Problem to work on: Can you reproduce, word for word, the part of the nurses' strike Q&A from "Will the hospitals" to "expense of others."?

Document extract:
════════════════

Who's going on strike? 4,800 nurses represented by the Minnesota Nurses Association at five Allina Health facilities: Abbott Northwestern Hospital and Phillips Eye Institute in Minneapolis; United Hospital in St. Paul; Mercy Hospital in Coon Rapids, and Unity Hospital in Fridley. Nurses plan to set up picket lines on Sunday morning, then picket from 7 a.m. to 7 p.m. for seven days.

Will the hospitals continue to admit patients? Allina has arranged to hire 1,400 replacement nurses from all across the country. They will work mostly 12-hour shifts, and Allina says patient care should be as normal.

Are nurses allowed to strike? Yes, federal labor law allows nurses to strike, as long as they give the hospitals 10 days' notice. The theory is that nurses would otherwise be powerless to protect their interests in an economic and collective-bargaining system in which hospitals, doctors and insurance companies all have incentives to protect their interests at the expense of others.

════════════════

Provided records:
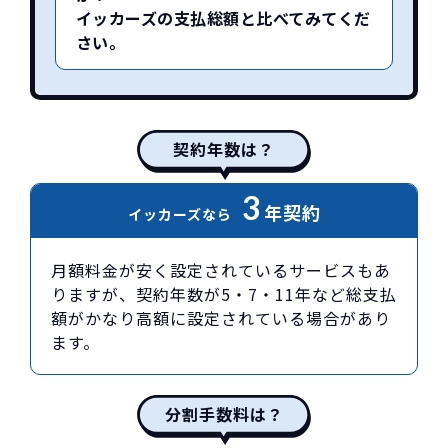
イッカーズの支払総額と比べてみてくだ
さい。
契約年数は？
3
年契約
イッカーズなら
月額料金が安く設定されているサービスもあ
りますが、契約年数が5・7・11年など総支払
額がかなり高額に設定されている場合があり
ます。
分割手数料は？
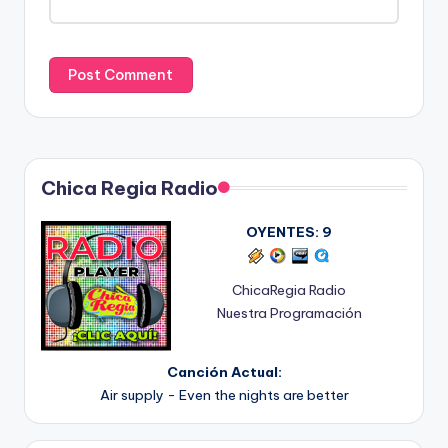
Chica Regia Radio
OYENTES:
9
ChicaRegia Radio
Nuestra Programación
Canción Actual:
Air supply - Even the nights are better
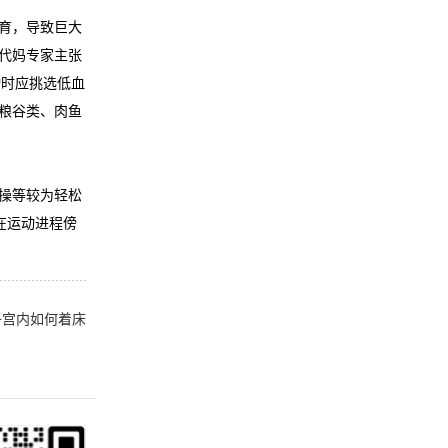
育，导致巨大
代妈专家主张
物时应挑选低血
粮谷类、肉鱼
操等较为轻松
在运动进程傍
子宫内如何着床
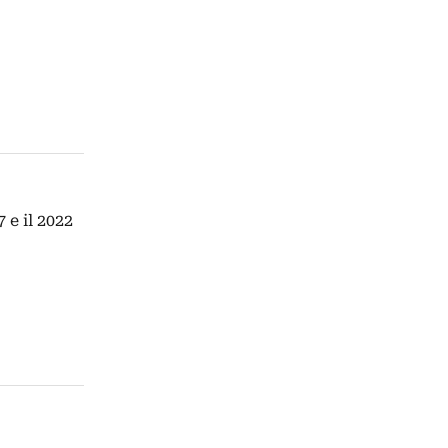
 e il 2022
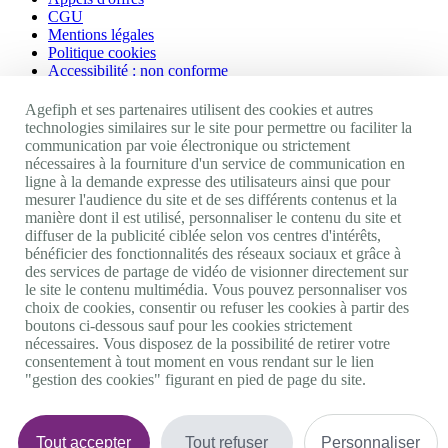
CGU
Mentions légales
Politique cookies
Accessibilité : non conforme
Nos autres sites
Agefiph et ses partenaires utilisent des cookies et autres
technologies similaires sur le site pour permettre ou faciliter la
communication par voie électronique ou strictement
Site portail Agefiph
nécessaires à la fourniture d'un service de communication en
Activateur de progrès
ligne à la demande expresse des utilisateurs ainsi que pour
Handinnov
mesurer l'audience du site et de ses différents contenus et la
Innovation et recherche
manière dont il est utilisé, personnaliser le contenu du site et
Université du RRH
diffuser de la publicité ciblée selon vos centres d'intérêts,
Service AppuiPro
bénéficier des fonctionnalités des réseaux sociaux et grâce à
des services de partage de vidéo de visionner directement sur
Nous suivre
le site le contenu multimédia. Vous pouvez personnaliser vos
choix de cookies, consentir ou refuser les cookies à partir des
boutons ci-dessous sauf pour les cookies strictement
Youtube
nécessaires. Vous disposez de la possibilité de retirer votre
Linkedin
consentement à tout moment en vous rendant sur le lien
Facebook
"gestion des cookies" figurant en pied de page du site.
Twitter
0 800 11 10 09
Services & appel gratuits
De 9h à 18h.
Tout accepter
Tout refuser
Personnaliser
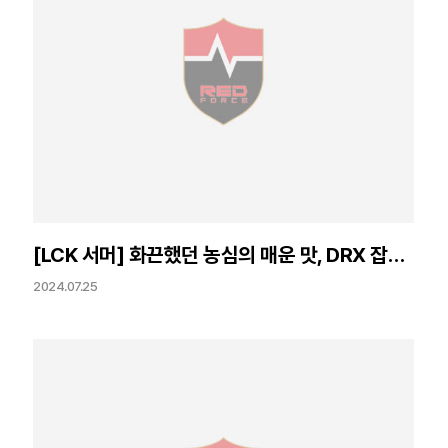
[LCK 서머] 화끈했던 농심의 매운 맛, DRX 잡고 3승
2024.07.25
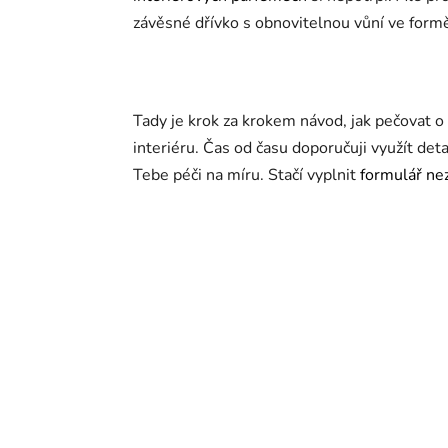
závěsné dřívko s obnovitelnou vůní ve formě 
Tady je krok za krokem návod, jak pečovat o 
interiéru. Čas od času doporučuji využít det
Tebe péči na míru. Stačí vyplnit
formulář ne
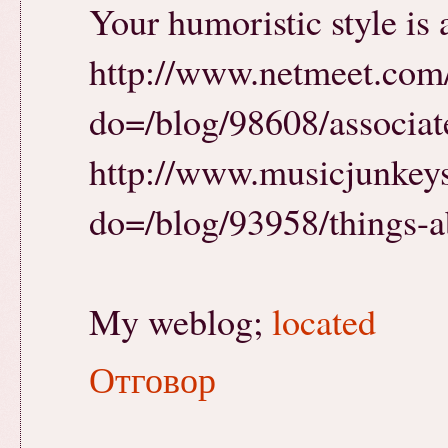
Your humoristic style is
http://www.netmeet.com
do=/blog/98608/associat
http://www.musicjunkey
do=/blog/93958/things-a
My weblog;
located
Отговор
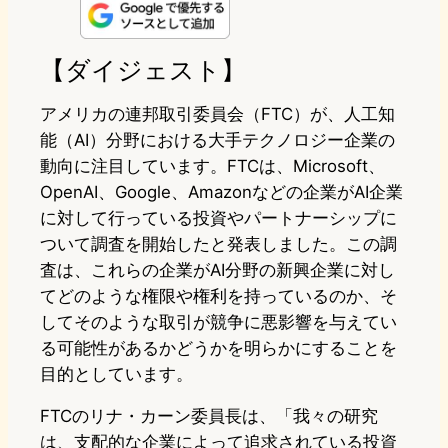
n
s
u
c
t
e
t
e
e
e
【ダイジェスト】
o
s
b
n
アメリカの連邦取引委員会（FTC）が、人工知
d
k
o
a
能（AI）分野における大手テクノロジー企業の
動向に注目しています。FTCは、Microsoft、
o
y
o
OpenAI、Google、Amazonなどの企業がAI企業
n
k
に対して行っている投資やパートナーシップに
ついて調査を開始したと発表しました。この調
査は、これらの企業がAI分野の新興企業に対し
てどのような権限や権利を持っているのか、そ
してそのような取引が競争に悪影響を与えてい
る可能性があるかどうかを明らかにすることを
目的としています。
FTCのリナ・カーン委員長は、「我々の研究
は、支配的な企業によって追求されている投資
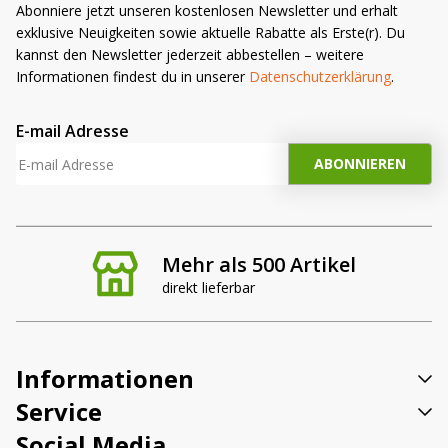
Abonniere jetzt unseren kostenlosen Newsletter und erhalt
exklusive Neuigkeiten sowie aktuelle Rabatte als Erste(r). Du
kannst den Newsletter jederzeit abbestellen – weitere
Informationen findest du in unserer
Datenschutzerklärung
.
E-mail Adresse
Mehr als 500 Artikel
direkt lieferbar
Informationen
Service
Social Media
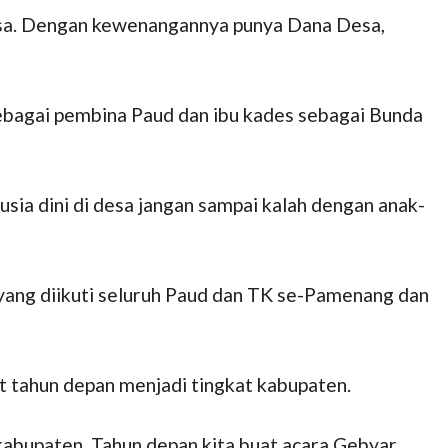
esa. Dengan kewenangannya punya Dana Desa,
ebagai pembina Paud dan ibu kades sebagai Bunda
usia dini di desa jangan sampai kalah dengan anak-
yang diikuti seluruh Paud dan TK se-Pamenang dan
tahun depan menjadi tingkat kabupaten.
 kabupaten. Tahun depan kita buat acara Gebyar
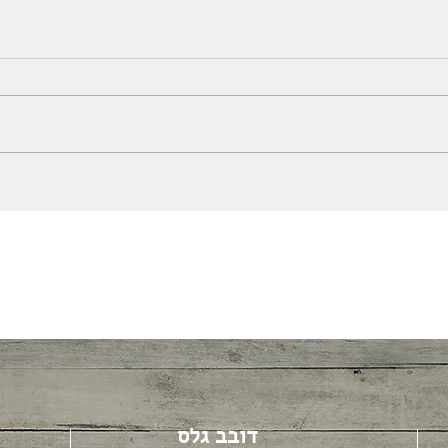
דובב גלס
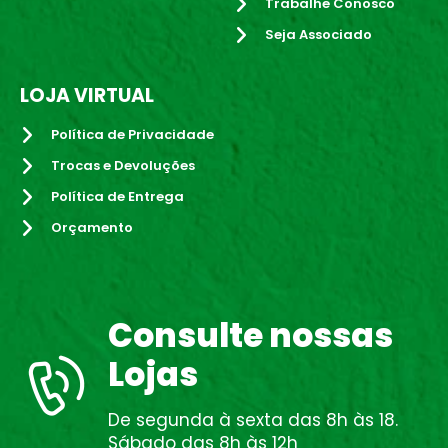
Trabalhe Conosco
Seja Associado
LOJA VIRTUAL
Política de Privacidade
Trocas e Devoluções
Política de Entrega
Orçamento
Consulte nossas
Lojas
De segunda à sexta das 8h às 18.
Sábado das 8h às 12h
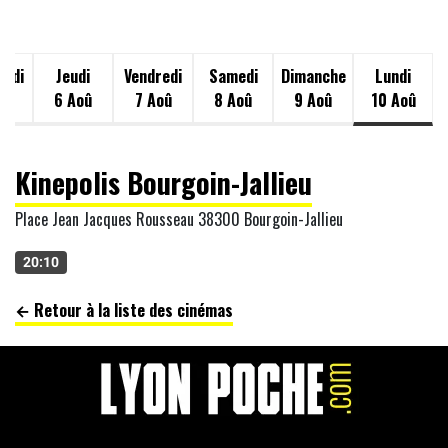
redi
Jeudi
Vendredi
Samedi
Dimanche
Lundi
oû
6 Aoû
7 Aoû
8 Aoû
9 Aoû
10 Aoû
Kinepolis Bourgoin-Jallieu
Place Jean Jacques Rousseau 38300 Bourgoin-Jallieu
20:10
← Retour à la liste des cinémas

════════════════

Result of the exercise:
Will the hospitals continue to admit patients? Allina has arranged to hire 1,400 replacement nurses from all across the country. They will work mostly 12-hour shifts, and Allina says patient care should be as normal.

Are nurses allowed to strike? Yes, federal labor law allows nurses to strike, as long as they give the hospitals 10 days' notice. The theory is that nurses would otherwise be powerless to protect their interests in an economic and collective-bargaining system in which hospitals, doctors and insurance companies all have incentives to protect their interests at the expense of others.